This is what we mean by "propiertary". You ever wonder why propiertary instruments are so expensive? The State gives a monopoly to that firm, or designer. The State then protects that idea from everyone else by force. If you have the same physical property to build such a device the State will come in evict, and take your property. IP is theft, and an aggression against private property.


PS: I do agree with Old Ducker though, that IP can come about in the Free-Market through contracts. However, if you ever deign to sell your product, someone can just buy it and reverse engineer it if they want to. However, I am in support of the right of businesses to enact NDA's to protect their designs from being sold off by internal employees.

PPS: There are a ton of patents out on chairs.

Here is just one of millions -- http://www.freepatentsonline.com/D408165.html

----------


## psi2941

> My friend just called Austrian economists delusional (actually he stated DELUSIONOMICS).


your friend is right.

theres so much "logic" on this thread but the truth is the world sometimes don't run on "logic"

As in Austrian economist, their usually right about what they say in long term. However in the short term there places to make money.

Lets look at peter schiff, his been calling the housing bubble since 2002-2003, well the housing crisis hit 2007. so that almost 5 years you could have made a huge profit in the housing sector.

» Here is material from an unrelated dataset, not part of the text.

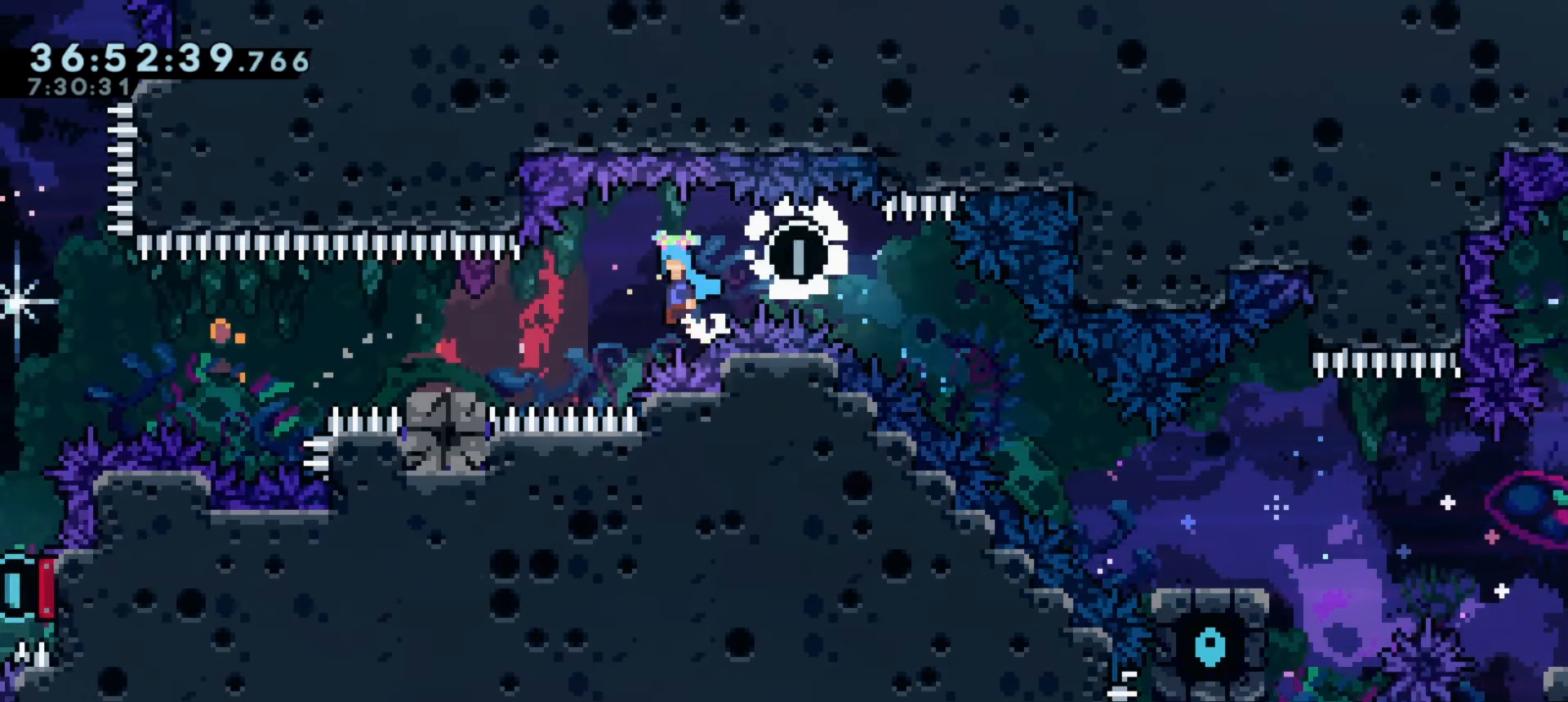
{"keys": ["a", "grab"], "events": [[66, "j1", "up"], [200, "a", "up"], [250, "a", "down"]]}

with that said, in terms of economics, Austrian way is the best way.

----------


## Austrian Econ Disciple

> your friend is right.
> 
> theres so much "logic" on this thread but the truth is the world sometimes don't run on "logic"
> 
> As in Austrian economist, their usually right about what they say in long term. However in the short term there places to make money.
> 
> Lets look at peter schiff, his been calling the housing bubble since 2002-2003, well the housing crisis hit 2007. so that almost 5 years you could have made a huge profit in the housing sector.
> 
> with that said, in terms of economics, Austrian way is the best way.


Yes, Austrians don't look at how to best profit from a bubble (Well, some do -- Faber, Rogers, et. al), but Austrians focus on actual economic policies and their effects. You seem to be confusing finance, with economics.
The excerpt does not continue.